━━━ PROVIDED DATA

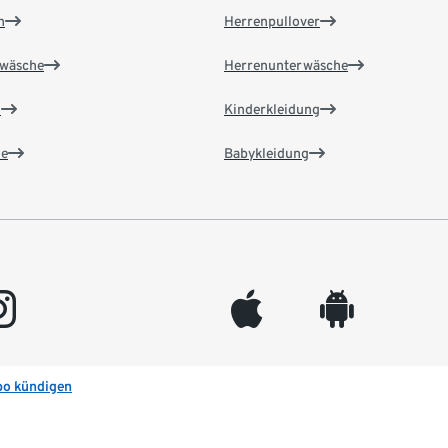
n
Herrenpullover
wäsche
Herrenunterwäsche
n
Kinderkleidung
e
Babykleidung
gram
appleinc
android
bo kündigen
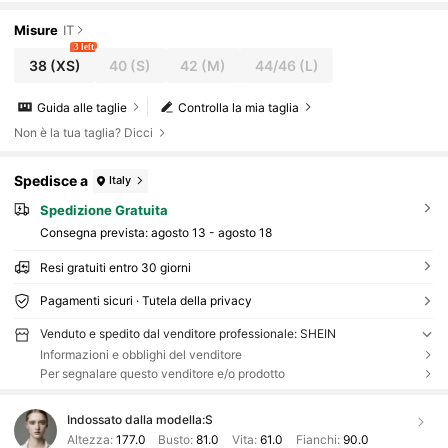
Misure
IT
3 left
38
(XS)
40
(S)
42
(M)
44/46
(L)
Guida alle taglie
Controlla la mia taglia
Non è la tua taglia? Dicci
Spedisce a
Italy
Spedizione Gratuita
Consegna prevista:
agosto 13 - agosto 18
Resi gratuiti entro 30 giorni
Pagamenti sicuri · Tutela della privacy
Venduto e spedito dal venditore professionale: SHEIN
Informazioni e obblighi del venditore
Per segnalare questo venditore e/o prodotto
Indossato dalla modella:
S
Altezza:
177.0
Busto:
81.0
Vita:
61.0
Fianchi:
90.0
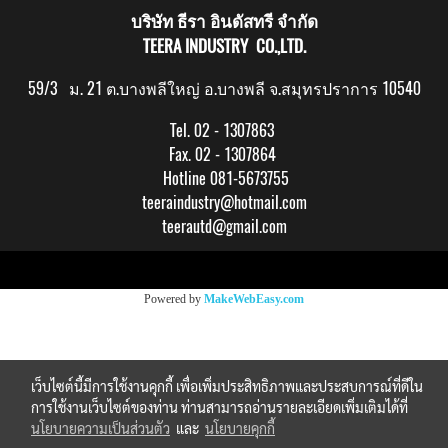
บริษัท ธีรา อินดัสทรี จำกัด
TEERA INDUSTRY CO.,LTD.
59/3 ม. 21 ต.บางพลีใหญ่ อ.บางพลี จ.สมุทรปราการ 10540
Tel. 02 - 1307863
Fax. 02 - 1307864
Hotline 081-5673755
teeraindustry@hotmail.com
teerautd@gmail.com
Copy right by makewebeasy.com
Powered by
MakeWebEasy.com
เว็บไซต์นี้มีการใช้งานคุกกี้ เพื่อเพิ่มประสิทธิภาพและประสบการณ์ที่ดีใน
การใช้งานเว็บไซต์ของท่าน ท่านสามารถอ่านรายละเอียดเพิ่มเติมได้ที่
นโยบายความเป็นส่วนตัว
และ
นโยบายคุกกี้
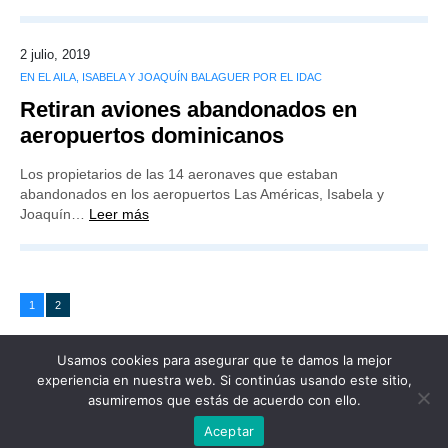
2 julio, 2019
EN EL AILA, ISABELA Y JOAQUÍN BALAGUER POR EL IDAC
Retiran aviones abandonados en
aeropuertos dominicanos
Los propietarios de las 14 aeronaves que estaban
abandonados en los aeropuertos Las Américas, Isabela y
Joaquín…
Leer más
1
2
Usamos cookies para asegurar que te damos la mejor
experiencia en nuestra web. Si continúas usando este sitio,
asumiremos que estás de acuerdo con ello.
Publicidad
Redacción
Contacto
Aceptar
Advertencia legal
Todos los derechos reservados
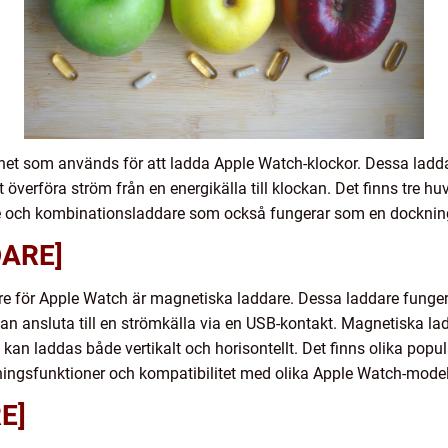
het som används för att ladda Apple Watch-klockor. Dessa ladd
 överföra ström från en energikälla till klockan. Det finns tre h
re och kombinationsladdare som också fungerar som en docknin
ARE]
are för Apple Watch är magnetiska laddare. Dessa laddare funge
dan ansluta till en strömkälla via en USB-kontakt. Magnetiska la
en kan laddas både vertikalt och horisontellt. Det finns olika po
ngsfunktioner och kompatibilitet med olika Apple Watch-modell
E]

━━━━━━

TASK REQUIREMENTS:
Go through the listing and copy each line that includes the string "บไซต".

RESPONSE:
เว็บไซต์นี้มีการใช้งานคุกกี้ เพื่อเพิ่มประสิทธิภาพและประสบการณ์ที่ดีใน
การใช้งานเว็บไซต์ของท่าน ท่านสามารถอ่านรายละเอียดเพิ่มเติมได้ที่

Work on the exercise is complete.